In December I already blogged about the ReplicationBF package, I made available on GitHub. It allows you to calculate Replication Bayes Factors for t- and F-tests. The preprint detailing the formulas for the latter was outdated and the method in the package was not optimal, so I recently updated both.
The Replication Bayes Factor was originally outlined by Verhagen & Wagenmakers (2014). The general idea is to devise a Bayes factor, that allows to quantify the statistical evidence from a replication study under consideration of the data from the original study.
There are generally many different ways how to do this. The Replication Bayes Factor has the advantage, that it can be calculated using only the reported test-statistics. Thus, only little assumptions about priors are introduced.
In my preprint, now updated on arXiv, I outline one extension and one modification to the original proposal. First, it is extended to F-tests in balanced, fixed-effect ANOVAs when only the reported F-statistic is available (no change since my first preprint). Second, the accuracy of the numerical Bayes factor approximation is improved by using Importance Sampling (newly added). As shown in the paper, in some extreme cases this makes a difference, even if general conclusions are rarely effected.
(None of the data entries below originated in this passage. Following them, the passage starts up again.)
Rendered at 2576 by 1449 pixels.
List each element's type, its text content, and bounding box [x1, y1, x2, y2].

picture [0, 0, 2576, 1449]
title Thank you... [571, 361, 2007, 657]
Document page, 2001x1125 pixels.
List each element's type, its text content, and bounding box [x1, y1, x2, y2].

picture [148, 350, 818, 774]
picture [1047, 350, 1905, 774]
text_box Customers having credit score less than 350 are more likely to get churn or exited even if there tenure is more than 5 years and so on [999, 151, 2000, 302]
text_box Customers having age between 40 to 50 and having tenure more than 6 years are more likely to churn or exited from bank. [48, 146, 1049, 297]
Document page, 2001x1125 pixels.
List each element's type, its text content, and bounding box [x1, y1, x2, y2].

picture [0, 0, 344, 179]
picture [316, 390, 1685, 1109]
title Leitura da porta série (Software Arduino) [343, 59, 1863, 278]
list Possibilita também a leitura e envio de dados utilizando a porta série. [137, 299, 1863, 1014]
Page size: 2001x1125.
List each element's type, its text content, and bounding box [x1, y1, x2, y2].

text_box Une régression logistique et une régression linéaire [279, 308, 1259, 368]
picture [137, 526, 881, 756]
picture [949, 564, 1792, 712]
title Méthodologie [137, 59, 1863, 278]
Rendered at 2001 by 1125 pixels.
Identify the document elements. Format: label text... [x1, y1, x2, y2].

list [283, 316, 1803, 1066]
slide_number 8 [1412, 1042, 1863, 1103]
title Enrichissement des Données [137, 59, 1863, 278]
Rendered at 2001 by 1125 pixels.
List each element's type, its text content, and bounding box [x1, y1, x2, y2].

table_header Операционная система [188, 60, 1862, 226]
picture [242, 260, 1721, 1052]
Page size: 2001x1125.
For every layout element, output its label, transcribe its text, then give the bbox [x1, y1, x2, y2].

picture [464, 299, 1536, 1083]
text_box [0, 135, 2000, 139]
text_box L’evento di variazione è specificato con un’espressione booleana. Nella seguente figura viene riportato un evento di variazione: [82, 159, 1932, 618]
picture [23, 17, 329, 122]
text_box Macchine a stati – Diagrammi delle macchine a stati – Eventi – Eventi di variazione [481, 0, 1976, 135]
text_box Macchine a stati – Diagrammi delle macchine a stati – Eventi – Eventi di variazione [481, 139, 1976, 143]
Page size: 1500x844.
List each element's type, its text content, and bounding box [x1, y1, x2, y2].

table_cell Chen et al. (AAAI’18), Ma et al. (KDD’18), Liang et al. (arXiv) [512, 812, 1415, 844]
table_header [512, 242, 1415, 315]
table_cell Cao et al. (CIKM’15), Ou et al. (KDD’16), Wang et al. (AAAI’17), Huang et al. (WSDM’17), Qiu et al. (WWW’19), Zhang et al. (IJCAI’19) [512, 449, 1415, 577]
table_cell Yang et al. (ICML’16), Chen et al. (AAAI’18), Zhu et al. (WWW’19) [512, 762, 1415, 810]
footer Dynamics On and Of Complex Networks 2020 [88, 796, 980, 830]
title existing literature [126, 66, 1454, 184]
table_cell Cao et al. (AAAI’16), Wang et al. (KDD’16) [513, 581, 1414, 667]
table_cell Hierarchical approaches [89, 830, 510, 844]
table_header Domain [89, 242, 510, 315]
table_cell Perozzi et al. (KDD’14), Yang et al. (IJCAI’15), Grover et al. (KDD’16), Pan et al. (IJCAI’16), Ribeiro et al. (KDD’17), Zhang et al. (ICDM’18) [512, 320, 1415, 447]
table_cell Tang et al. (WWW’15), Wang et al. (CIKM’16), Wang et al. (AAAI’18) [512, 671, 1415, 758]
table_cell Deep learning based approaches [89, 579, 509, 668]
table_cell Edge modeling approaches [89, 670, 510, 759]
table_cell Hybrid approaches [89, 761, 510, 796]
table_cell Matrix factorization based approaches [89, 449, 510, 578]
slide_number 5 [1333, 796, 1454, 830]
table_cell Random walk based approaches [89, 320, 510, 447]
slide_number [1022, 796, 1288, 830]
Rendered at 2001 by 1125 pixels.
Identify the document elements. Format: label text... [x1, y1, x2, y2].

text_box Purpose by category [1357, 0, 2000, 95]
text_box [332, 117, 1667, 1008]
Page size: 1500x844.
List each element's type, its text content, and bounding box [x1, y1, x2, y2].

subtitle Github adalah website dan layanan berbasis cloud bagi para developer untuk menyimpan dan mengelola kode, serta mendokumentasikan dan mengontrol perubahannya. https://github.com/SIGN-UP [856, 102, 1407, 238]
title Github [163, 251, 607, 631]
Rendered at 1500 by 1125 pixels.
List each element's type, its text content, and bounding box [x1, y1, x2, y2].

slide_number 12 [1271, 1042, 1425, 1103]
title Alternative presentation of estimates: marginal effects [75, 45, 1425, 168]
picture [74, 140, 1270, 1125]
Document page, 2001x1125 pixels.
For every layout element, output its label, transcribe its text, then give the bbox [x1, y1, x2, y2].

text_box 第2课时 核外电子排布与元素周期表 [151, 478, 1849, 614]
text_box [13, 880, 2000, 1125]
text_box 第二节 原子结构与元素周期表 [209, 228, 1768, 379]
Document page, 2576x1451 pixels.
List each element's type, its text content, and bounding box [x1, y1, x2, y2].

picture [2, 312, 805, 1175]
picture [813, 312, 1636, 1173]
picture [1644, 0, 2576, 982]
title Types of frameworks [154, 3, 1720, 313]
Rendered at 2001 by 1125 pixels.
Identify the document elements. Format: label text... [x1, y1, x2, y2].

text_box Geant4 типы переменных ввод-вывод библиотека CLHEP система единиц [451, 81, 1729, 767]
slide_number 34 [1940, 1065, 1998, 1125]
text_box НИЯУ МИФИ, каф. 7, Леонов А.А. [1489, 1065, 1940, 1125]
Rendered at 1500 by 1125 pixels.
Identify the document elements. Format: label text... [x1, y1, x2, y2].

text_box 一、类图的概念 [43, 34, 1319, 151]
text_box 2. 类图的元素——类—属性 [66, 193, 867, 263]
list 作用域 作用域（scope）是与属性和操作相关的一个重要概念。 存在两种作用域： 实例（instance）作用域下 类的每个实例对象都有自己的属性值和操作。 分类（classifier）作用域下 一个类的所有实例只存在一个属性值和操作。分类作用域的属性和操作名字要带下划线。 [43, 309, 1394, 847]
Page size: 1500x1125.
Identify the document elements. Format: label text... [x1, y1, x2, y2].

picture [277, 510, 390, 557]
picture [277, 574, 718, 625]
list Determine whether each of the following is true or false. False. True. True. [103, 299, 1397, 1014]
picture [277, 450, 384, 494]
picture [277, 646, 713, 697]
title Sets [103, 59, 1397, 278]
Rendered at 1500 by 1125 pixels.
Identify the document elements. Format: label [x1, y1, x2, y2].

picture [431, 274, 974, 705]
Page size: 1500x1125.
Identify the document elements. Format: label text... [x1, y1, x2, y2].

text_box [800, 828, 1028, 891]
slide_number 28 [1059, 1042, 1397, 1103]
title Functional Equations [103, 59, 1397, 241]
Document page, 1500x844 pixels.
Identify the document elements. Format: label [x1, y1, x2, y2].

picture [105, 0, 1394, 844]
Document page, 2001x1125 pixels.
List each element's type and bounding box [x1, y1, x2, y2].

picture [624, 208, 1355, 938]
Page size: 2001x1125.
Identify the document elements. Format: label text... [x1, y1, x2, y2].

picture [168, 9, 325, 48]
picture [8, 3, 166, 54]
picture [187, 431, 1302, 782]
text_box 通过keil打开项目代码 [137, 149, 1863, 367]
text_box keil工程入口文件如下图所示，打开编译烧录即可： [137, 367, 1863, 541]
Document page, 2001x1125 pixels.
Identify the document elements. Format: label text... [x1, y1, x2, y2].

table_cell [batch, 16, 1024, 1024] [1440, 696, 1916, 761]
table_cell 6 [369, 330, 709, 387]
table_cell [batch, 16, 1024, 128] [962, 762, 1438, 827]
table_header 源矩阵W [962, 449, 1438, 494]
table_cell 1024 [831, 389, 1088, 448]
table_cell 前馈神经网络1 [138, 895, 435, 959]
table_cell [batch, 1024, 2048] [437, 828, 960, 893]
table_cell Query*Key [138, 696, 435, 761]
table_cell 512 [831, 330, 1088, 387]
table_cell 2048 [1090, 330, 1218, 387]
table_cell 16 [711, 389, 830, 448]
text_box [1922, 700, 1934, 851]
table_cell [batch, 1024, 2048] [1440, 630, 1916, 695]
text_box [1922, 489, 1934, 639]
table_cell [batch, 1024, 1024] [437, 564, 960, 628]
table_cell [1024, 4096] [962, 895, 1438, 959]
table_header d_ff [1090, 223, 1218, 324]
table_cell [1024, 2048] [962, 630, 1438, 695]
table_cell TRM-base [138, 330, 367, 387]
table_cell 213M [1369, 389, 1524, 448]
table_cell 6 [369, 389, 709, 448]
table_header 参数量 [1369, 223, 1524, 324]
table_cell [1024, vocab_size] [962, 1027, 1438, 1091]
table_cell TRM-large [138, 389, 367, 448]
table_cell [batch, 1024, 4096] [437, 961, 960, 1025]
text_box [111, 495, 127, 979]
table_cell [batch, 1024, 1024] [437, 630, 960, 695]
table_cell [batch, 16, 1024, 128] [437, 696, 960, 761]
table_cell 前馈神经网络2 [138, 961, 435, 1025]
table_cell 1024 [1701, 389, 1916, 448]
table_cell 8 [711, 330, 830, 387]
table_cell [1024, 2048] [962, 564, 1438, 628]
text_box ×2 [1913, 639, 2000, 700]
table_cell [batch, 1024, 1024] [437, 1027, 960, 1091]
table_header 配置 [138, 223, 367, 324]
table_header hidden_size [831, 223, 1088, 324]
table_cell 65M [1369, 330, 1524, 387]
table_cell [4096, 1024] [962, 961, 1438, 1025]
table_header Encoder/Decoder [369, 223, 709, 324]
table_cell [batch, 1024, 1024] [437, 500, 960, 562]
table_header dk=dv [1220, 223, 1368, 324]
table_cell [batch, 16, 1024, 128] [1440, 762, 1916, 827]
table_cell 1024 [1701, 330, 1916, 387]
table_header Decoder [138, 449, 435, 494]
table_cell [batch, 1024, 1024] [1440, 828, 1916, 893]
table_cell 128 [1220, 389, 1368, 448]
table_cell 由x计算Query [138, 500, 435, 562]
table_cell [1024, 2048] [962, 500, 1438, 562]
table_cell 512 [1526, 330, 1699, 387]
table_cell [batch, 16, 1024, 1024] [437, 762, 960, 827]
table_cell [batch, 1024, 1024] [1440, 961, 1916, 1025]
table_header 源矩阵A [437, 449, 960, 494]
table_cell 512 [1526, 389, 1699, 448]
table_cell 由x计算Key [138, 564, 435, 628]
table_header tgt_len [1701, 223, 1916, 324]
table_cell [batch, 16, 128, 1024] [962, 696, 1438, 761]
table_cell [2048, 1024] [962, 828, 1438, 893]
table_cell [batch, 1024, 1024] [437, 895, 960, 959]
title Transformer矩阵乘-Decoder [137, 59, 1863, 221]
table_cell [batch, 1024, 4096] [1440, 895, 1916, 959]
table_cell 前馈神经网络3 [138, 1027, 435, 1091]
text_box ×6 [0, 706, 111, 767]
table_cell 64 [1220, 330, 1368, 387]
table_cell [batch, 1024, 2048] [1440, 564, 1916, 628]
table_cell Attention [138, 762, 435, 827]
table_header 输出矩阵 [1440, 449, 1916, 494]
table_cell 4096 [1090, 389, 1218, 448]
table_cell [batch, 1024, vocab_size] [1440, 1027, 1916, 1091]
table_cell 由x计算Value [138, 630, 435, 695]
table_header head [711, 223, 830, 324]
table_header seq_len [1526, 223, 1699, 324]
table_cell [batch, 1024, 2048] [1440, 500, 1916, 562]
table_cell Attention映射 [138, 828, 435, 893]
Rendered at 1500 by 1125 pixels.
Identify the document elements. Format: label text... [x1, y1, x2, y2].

For the F-test, the Replication Bayes Factor is insensitive to the pattern and direction of the effects in an ANOVA. Therefore, the pattern needs to be inspected manually to not be fooled if the numerical value is highly in favor of a successful replication (see Example 3 in the preprint). Another way would be to include additional constraints in the model resembling the pattern of effects found in the original study. Might be an interesting starting point for future extensions, but would change the general model of the Replication Bayes Factor.